TIMMONSVILLE, SC (WMBF) - The drone industry is taking off and it’s not expected to slow down anytime soon.
That’s why Florence County School District Four has brought the technology to classrooms. As a part of its new STEM initiative, students in Florence County School District Four are getting hands-on training, thanks to the help of a $20,000 donation from Honda.
With that money, the first STEM Lab was completed last year at Brockington Elementary School. Two more labs are also in the works for Johnson Middle School.
Through instructors from STEM University, on Thursday students put their learning to the test by building roller coasters, engineering robot cars, and flying drones.
Most of the changes follow State Superintendent Molly Spearman’s state of emergency declaration for the district last May. Tonya Addison, the district’s administrator, said they’ve already seen the benefits of the state takeover through better test scores and more opportunities through the STEM labs.
“We had two schools on the state priority list, which was Brockington Elementary and Johnson Middle, and both have come off this year and so our middle school has kind of outperformed some of our competitors. So we are moving in the right direction and we’re hoping that with our expansion we’ll continue to move forward,” Addison said.
Christopher Williams, the founder of STEM U, said the non-traditional classrooms allow students to learn real-world skills at a young age.
“They’re learning how to collaborate with one another, they’re learning how to solve a problem, so you’re seeing this in the mini classes here in Florence Four,” Williams said.
Williams believes a big part of that has to do with drone technology. He said the district was the first in the state to offer a drone pilot certification course for high schoolers. The year-long course is 16 sessions to prepare students ages 16 and up for the drone pilot exam at the end of the semester.
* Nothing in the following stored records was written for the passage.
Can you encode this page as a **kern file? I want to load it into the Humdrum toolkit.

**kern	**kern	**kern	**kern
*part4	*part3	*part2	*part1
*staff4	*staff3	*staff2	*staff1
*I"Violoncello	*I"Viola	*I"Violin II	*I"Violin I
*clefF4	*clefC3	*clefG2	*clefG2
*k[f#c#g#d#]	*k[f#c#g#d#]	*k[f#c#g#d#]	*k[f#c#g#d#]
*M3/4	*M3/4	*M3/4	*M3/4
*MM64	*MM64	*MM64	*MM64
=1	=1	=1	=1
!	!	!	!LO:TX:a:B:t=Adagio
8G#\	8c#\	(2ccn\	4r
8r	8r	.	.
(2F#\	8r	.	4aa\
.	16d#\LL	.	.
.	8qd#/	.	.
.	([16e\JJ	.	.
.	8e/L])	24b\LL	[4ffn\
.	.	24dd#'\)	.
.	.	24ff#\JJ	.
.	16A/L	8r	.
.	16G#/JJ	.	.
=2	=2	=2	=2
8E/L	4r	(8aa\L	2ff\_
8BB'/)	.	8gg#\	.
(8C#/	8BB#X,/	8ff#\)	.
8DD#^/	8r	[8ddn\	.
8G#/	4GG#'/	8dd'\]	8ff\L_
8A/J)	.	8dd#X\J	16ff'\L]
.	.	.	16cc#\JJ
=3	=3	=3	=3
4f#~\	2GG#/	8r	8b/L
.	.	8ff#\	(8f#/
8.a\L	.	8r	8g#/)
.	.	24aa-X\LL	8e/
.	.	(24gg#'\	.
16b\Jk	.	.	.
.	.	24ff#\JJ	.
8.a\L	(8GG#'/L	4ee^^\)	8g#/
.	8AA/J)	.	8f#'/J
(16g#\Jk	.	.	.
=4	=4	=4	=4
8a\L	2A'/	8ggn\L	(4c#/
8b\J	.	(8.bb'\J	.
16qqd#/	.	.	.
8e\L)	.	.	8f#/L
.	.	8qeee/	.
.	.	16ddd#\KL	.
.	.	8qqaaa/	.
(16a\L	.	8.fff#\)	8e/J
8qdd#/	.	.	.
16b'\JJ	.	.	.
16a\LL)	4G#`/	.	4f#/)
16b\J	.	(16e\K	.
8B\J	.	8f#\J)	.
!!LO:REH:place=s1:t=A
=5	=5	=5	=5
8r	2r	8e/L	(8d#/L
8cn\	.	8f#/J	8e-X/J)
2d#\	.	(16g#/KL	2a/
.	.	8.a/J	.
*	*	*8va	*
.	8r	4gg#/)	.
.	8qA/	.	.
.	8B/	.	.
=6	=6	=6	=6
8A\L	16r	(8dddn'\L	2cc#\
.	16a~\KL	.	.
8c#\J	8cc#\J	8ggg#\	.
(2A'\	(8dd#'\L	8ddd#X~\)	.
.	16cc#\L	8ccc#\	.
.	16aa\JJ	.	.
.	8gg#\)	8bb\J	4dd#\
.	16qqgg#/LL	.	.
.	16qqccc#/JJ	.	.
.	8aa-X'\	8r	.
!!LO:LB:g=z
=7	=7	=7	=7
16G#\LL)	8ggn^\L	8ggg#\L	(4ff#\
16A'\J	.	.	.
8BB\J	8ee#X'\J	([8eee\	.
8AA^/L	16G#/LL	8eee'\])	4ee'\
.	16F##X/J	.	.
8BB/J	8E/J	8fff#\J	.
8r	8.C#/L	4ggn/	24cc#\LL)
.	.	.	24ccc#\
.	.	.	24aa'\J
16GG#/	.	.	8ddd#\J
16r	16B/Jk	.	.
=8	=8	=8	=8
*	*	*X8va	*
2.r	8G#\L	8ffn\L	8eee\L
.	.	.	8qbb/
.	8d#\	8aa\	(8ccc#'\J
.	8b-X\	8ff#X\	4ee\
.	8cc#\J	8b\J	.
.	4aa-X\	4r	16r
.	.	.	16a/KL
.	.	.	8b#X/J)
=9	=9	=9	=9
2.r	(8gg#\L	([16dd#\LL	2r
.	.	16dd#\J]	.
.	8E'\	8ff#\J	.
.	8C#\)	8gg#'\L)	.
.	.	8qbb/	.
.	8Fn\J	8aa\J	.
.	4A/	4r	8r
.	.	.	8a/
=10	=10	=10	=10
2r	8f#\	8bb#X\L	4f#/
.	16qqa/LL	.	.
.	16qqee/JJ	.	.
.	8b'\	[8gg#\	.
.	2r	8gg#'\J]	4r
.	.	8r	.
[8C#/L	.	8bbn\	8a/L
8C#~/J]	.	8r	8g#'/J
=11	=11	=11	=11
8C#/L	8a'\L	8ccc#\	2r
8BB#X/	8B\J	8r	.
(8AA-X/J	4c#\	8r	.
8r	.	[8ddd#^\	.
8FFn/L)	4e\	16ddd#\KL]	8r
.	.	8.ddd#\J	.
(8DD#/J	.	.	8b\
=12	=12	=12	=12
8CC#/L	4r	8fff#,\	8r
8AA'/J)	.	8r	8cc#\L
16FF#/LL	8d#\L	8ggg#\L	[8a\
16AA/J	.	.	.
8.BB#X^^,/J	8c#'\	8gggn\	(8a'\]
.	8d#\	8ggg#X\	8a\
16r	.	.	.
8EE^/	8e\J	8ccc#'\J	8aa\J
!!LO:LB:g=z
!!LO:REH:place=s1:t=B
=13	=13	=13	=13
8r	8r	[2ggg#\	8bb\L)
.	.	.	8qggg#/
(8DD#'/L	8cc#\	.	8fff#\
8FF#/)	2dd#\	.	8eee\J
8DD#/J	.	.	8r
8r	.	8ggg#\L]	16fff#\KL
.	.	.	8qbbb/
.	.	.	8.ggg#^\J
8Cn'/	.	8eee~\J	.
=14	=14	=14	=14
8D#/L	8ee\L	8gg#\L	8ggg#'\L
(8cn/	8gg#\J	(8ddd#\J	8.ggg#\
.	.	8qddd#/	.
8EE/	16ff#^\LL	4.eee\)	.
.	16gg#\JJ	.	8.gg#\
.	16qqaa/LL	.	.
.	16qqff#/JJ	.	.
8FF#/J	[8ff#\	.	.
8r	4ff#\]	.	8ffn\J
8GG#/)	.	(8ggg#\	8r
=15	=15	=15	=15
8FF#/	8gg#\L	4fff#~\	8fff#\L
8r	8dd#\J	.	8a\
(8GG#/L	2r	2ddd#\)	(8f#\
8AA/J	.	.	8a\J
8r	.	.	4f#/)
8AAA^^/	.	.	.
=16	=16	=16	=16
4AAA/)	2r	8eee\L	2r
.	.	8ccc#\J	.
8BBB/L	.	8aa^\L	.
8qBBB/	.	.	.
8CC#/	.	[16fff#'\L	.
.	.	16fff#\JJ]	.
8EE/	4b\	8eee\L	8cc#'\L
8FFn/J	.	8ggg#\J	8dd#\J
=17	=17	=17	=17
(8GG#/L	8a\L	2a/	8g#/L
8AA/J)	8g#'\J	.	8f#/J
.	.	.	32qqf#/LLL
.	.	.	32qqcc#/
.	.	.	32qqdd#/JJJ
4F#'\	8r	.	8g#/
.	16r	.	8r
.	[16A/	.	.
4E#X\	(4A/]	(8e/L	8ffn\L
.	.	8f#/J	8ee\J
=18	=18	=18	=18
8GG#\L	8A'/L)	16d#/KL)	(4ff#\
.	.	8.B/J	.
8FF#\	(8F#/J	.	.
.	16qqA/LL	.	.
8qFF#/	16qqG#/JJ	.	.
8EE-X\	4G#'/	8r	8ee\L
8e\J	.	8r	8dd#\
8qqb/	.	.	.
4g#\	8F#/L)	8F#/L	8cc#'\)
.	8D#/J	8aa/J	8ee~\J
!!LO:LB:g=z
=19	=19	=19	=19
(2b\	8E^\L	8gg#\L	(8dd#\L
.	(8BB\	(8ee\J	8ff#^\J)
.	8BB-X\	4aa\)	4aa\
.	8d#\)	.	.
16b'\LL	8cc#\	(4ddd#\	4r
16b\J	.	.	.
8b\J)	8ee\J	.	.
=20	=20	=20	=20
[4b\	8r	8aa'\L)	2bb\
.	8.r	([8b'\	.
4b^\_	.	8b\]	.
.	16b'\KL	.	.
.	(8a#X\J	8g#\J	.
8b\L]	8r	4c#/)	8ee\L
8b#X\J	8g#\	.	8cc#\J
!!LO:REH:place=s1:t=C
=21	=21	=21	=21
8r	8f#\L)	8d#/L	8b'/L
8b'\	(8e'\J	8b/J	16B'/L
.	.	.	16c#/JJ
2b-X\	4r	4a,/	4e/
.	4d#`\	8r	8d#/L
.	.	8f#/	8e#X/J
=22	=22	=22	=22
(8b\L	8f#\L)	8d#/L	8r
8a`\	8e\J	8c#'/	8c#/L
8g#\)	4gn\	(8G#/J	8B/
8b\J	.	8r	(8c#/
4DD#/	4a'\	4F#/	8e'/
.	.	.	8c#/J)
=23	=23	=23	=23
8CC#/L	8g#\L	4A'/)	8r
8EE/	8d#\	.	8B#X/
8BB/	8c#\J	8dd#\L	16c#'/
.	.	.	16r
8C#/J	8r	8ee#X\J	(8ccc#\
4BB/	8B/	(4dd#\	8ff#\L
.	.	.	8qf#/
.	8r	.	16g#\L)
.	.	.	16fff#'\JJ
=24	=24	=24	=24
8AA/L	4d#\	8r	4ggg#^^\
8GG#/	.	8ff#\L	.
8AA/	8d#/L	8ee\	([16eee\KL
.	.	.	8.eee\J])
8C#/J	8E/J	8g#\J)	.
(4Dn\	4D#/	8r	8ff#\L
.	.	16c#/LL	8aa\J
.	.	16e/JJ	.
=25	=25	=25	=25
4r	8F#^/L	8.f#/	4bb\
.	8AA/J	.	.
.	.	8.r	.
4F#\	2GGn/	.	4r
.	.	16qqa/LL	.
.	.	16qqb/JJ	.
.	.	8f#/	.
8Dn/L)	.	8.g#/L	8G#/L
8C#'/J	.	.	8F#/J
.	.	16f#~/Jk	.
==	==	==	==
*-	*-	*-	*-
“Drones are being used in so many different ways. Really what’s happening now, we are understanding it from a consumer that drones are bigger than what they use to be years ago,” he said.
Williams said he’s expecting the drone industry to grow by tens of thousands of jobs within the next two years and he wants the students to be prepared.
“We’re giving them the opportunity to be more competitive, to be in an environment to be more successful now because of a certification that puts them on a platform that’s global,” Williams said.
That’s the reason high school senior Bryan McFadden said he decided to take the course
“The certification will take you a long way. That’s going to be the second career for me. I want to go into exercising sports science, but this drone program that’s been introduced to me, I feel like I can use this as my backup career now,”
It’s that confidence that Williams said is the goal of the program, allowing students to walk away with the knowledge to make them successful in whatever career they choose.
“That is a skill set that does not normally resonates on A letter grade, that resonates to say I have skill from the technological capacity, but I also can do the job,” Williams said.